Friday, 19 September 2014

A Storm Tossed Coast

This week we decided to drive down to the coast. Two reasons: Marcia has been making a few tiny changes to the book in production (that is the one that will be published in 2015) and wanted to check to make sure that these were right and I needed a couple of photographs for this seemingly never ending saga on books about Marcia's books. It seemed logical to combine these two requirements and so we set off for Dartmouth and across to Torcross in order to meet the first part of the job and then on to Lannacombe just the other side of Start Point so that I could do my bit.

Even now, after all these years, I am astonished at how thorough Marcia is: in the past I have said that if she records that such-and-such a flower is out on such-and-such a day at such-and-such it is because she has been there and seen it with her own eyes. Well, here she was being thorough once again – not that she needed to bother as her memory had proved to be absolutely spot on.

In so far as any of Marcia's books are set in a given time (and most of them are although there is no direct reference to exact dates), this book is set in the autumn of 2013 – and finishes just before Christmas. Then, in the following February, storms hit the south coast and caused a great deal of damage not only to property but to many businesses in the area.

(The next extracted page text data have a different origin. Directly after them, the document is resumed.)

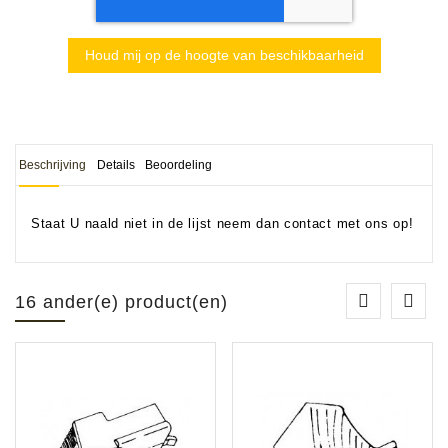
Houd mij op de hoogte van beschikbaarheid
Beschrijving
Details
Beoordeling
Staat U naald niet in de lijst neem dan contact met ons op!
16 ander(e) product(en)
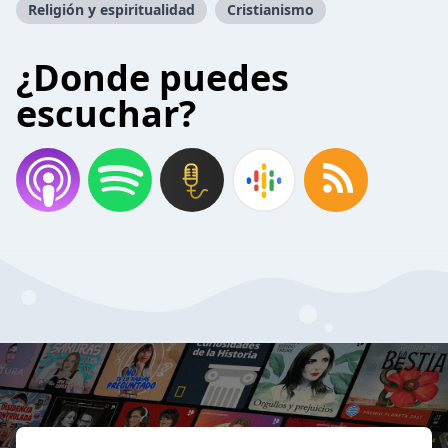
Religión y espiritualidad
Cristianismo
¿Donde puedes
escuchar?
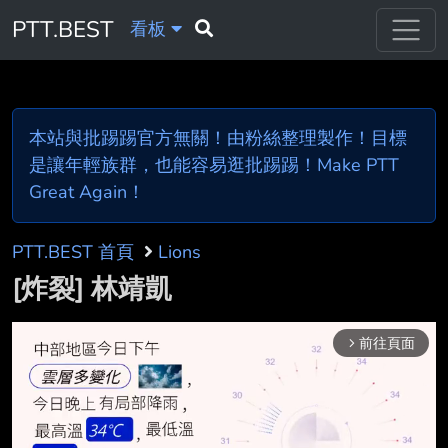
PTT.BEST
看板
本站與批踢踢官方無關！由粉絲整理製作！目標
是讓年輕族群，也能容易逛批踢踢！Make PTT
Great Again！
PTT.BEST 首頁
Lions
[炸裂] 林靖凱
前往頁面
arrow_forward_ios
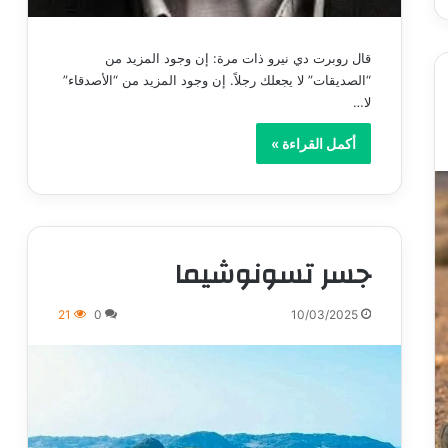
قال روبرت دي نيرو ذات مرة: إن وجود المزيد من
“الصديقات” لا يجعلك رجلاً. إن وجود المزيد من “الأصدقاء”
لا…
أكمل القراءة »
جسر تسونوشيما
21
0
10/03/2025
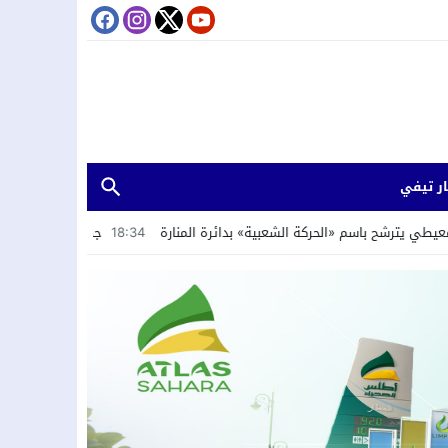
ر تيفي
ة الشعبية» بدائرة المنارة
18:34
جمعية “الشباب الرائد” تستعرض تجربة الداخ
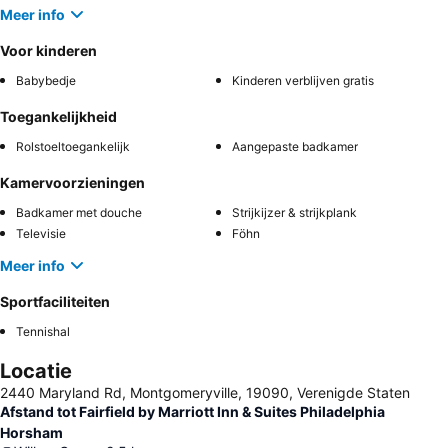
Meer info
Voor kinderen
Babybedje
Kinderen verblijven gratis
Toegankelijkheid
Rolstoeltoegankelijk
Aangepaste badkamer
Kamervoorzieningen
Badkamer met douche
Strijkijzer & strijkplank
Televisie
Föhn
Meer info
Sportfaciliteiten
Tennishal
Locatie
2440 Maryland Rd, Montgomeryville, 19090, Verenigde Staten
Afstand tot Fairfield by Marriott Inn & Suites Philadelphia
Horsham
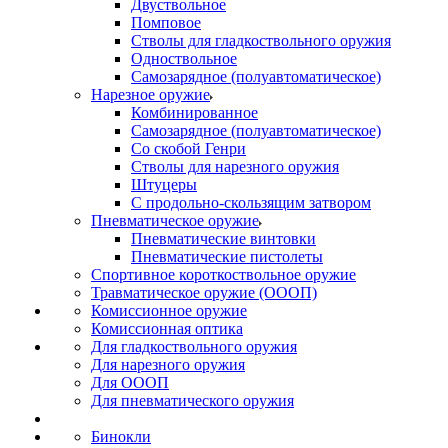
Двуствольное
Помповое
Стволы для гладкоствольного оружия
Одноствольное
Самозарядное (полуавтоматическое)
Нарезное оружие
Комбинированное
Самозарядное (полуавтоматическое)
Со скобой Генри
Стволы для нарезного оружия
Штуцеры
С продольно-скользящим затвором
Пневматическое оружие
Пневматические винтовки
Пневматические пистолеты
Спортивное короткоствольное оружие
Травматическое оружие (ОООП)
Комиссионное оружие
Комиссионная оптика
Для гладкоствольного оружия
Для нарезного оружия
Для ОООП
Для пневматического оружия
Бинокли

This was the first time we had come down to the coast since those storms (to Dartmouth, yes, but not along the coast) and there is still ample evidence of those 'extreme weather events' as our politically correct weather forecasters insist on describing them – a very bad habit that has been taken up by the media generally. A gale is a gale, a storm is a storm, the tail end of a hurricane is the tail end of a hurricane and heavy rain is, well, heavy rain. Still . . .


We stopped briefly in the car park in Torcross line where we, too, enjoyed ice creams. It is interesting to remember that when I started driving the road was slightly to the seaward side of this car park and had to be realigned inland after heavy storms in 2001 undermined the road's foundations. Well, the same thing happened again but this time, fortunately, it was only the car park that suffered. Last year the cars nearest the sea would have been parked facing the beach. Now the authorities have had to lay temporary wooden barriers to keep vehicles away from the edge, parking parallel to it. This problem is not going to go away and we can expect further damage to this shingle bank (for that is what it is) until, one day, it allows the sea to break through into the Ley behind it. This is not a question of “if” but of “when” and the best estimates are all placed in this century.

Then we passed The Boathouse. You may remember that I mentioned this place in my last blog of 2013 and showed you some pictures of it and the people who work in there.


Well, this is how it looks today. Having been battered by the waves – all the windows were broken and the seas surged into the building – a week or so later there was a devastating fire which left the property a total wreck. As you can see, it remains shrouded in scaffolding and canvas. It is hoped that they will be able to open in time for the 2015 season.


Much the same happened back in the 1970's when almost all the properties facing the sea in Torcross had to be rebuilt and a new sea wall was constructed which, or so it was thought at the time, would make sure the same thing never happened again.


And so to Lannacombe which has also changed completely. This was the cove that inspired “the cove” in Second Time Around. Here we have Marcia standing by the stream that runs down over the beach – a stream in which she played as a small child. So far so good.


Here we see that tons of large boulders have been piled at the top of the beach in the hope that they will take most of the power out of the waves. If this fails the house and, of course, the business operated from it which includes bed & breakfast and a camp site, will have to be relocated.


Meanwhile this photograph shows where the sea ripped away part of the cliff – where you can see the unweathered red sandstone. The South Coast Footpath runs just above it and it would not take more than another small cliff fall for that to become unsafe. Clearly the path could be rerouted but it would be a very expensive operation. My guess is that if there is further damage, the path between here and Start Point will be closed and people will have to walk inland which will be a long and rather boring detour.

However, despite all we had a very happy time revisiting these old haunts: haunts much alive with a number of Marcia's characters. Perhaps one day she will revisit the cove and find out what happened to the people living down there during the storms of February 2014.


Meet Martha – sometimes called Martha Tydfil – who also answers to the name of Monkey (that best describing her character).